Supplied text:

^^^^^^^^^^^^^^^^

# Garrett & Co Wine



## Humabdos

Anyone collect Garrett's wine bottles or know anything about them? I would love to own one of the older ones as they where established in 1835 in New York. 
 I'm not sure how old mine is I'm guessing 1930's or 40. The flasks have great embossing!


----------



## capsoda

There usually not worth to much but they make a nice collectable. I have quite a few cheap wine bottles and the different designs are really cool.[]My mom has all my/her Garretts.[sm=lol.gif]


----------



## Humabdos

Do you have one from 1835? Would like to see one. 
 Glen


----------



## capsoda

No, their all early 1900s to 1920s.


----------



## bottleboy311

Here is a couple pics of one I sold on ebay a few months ago. I think this was turn of the century. I was a light SCA. You mentioned NY the cities on this one were in Tennesse and North Carolina.


----------



## bottleboy311

close up of embossing, Lee


----------



## Humabdos

Thanks for the info. Do you remember what it sold for? 
 Since we are on the subject of wine bottles check out this one from
  The Alta Winery & Dist Dinuba Calif 
 I think it's pre pro. I had thought of putting it on Ebay but didn't want to part with it. I don't think it's worth that much anyway but thought some wine collector from CA 
 might want it.

^^^^^^^^^^^^^^^^

Requirement 1: Return, word for word, the part of the Garrett & Co wine bottle thread that opens with the words containing "No, their all" and closes with "and North Carolina.".
Requirement 2: Write the next part of the forum thread about Garrett & Co wine bottles, picking up after its final post.

^^^^^^^^^^^^^^^^

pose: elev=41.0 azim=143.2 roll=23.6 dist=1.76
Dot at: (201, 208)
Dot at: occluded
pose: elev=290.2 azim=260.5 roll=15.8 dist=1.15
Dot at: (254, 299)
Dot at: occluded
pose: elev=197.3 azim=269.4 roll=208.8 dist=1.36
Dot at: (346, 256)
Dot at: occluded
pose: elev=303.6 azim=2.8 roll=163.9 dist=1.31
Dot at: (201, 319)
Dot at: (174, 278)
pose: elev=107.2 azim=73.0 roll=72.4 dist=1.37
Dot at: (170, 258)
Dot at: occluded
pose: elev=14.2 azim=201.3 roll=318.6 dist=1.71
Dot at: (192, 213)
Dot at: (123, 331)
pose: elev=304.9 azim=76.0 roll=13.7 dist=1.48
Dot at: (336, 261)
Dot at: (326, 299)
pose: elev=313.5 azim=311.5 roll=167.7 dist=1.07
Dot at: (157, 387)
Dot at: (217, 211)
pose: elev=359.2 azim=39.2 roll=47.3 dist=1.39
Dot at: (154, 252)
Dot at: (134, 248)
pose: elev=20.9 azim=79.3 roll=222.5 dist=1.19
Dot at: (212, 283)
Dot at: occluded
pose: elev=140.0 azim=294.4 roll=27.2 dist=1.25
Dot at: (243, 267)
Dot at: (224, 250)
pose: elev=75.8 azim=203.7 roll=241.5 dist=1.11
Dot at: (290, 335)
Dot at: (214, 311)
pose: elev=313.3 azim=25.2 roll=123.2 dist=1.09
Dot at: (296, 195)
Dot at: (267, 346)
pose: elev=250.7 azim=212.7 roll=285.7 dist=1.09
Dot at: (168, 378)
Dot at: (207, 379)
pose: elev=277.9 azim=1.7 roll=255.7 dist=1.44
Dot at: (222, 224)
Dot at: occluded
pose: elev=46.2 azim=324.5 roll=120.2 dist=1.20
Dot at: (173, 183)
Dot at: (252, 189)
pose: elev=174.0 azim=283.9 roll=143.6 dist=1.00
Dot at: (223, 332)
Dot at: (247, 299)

^^^^^^^^^^^^^^^^

Output 1:
No, their all early 1900s to 1920s.


----------



## bottleboy311

Here is a couple pics of one I sold on ebay a few months ago. I think this was turn of the century. I was a light SCA. You mentioned NY the cities on this one were in Tennesse and North Carolina.

Output 2:
 Glen


----------



## bottleboy311

I listed it on ebay for $9.99 opening bid with a Buy It Now Price of $24.99. After the 7 day listing was over no one had bid. About 2 weeks later I re-listed it at $6.99 open bid and and again the same $24.95 Buy It Now. It was on the market for less than 4 hours when someone bought it on the Buy It Now for the $24.99. I think I got lucky. The right person saw it at the right time and bought it. I think if this guy who bought it, would have bid $6.99 and waited a week no one would have bid againist him. He would have saved $18.00. I don't ussually use the Buy It Now on bottles and jars I sell on ebay, but something told me it would be good for this item and I was right. Wine bottles are not as popular as Sodas, Whiskeys, Bitters, or Cures. But there are collectors out there, (just like there are collectors of Clorex and Purex bottles), and you probably will find them on ebay.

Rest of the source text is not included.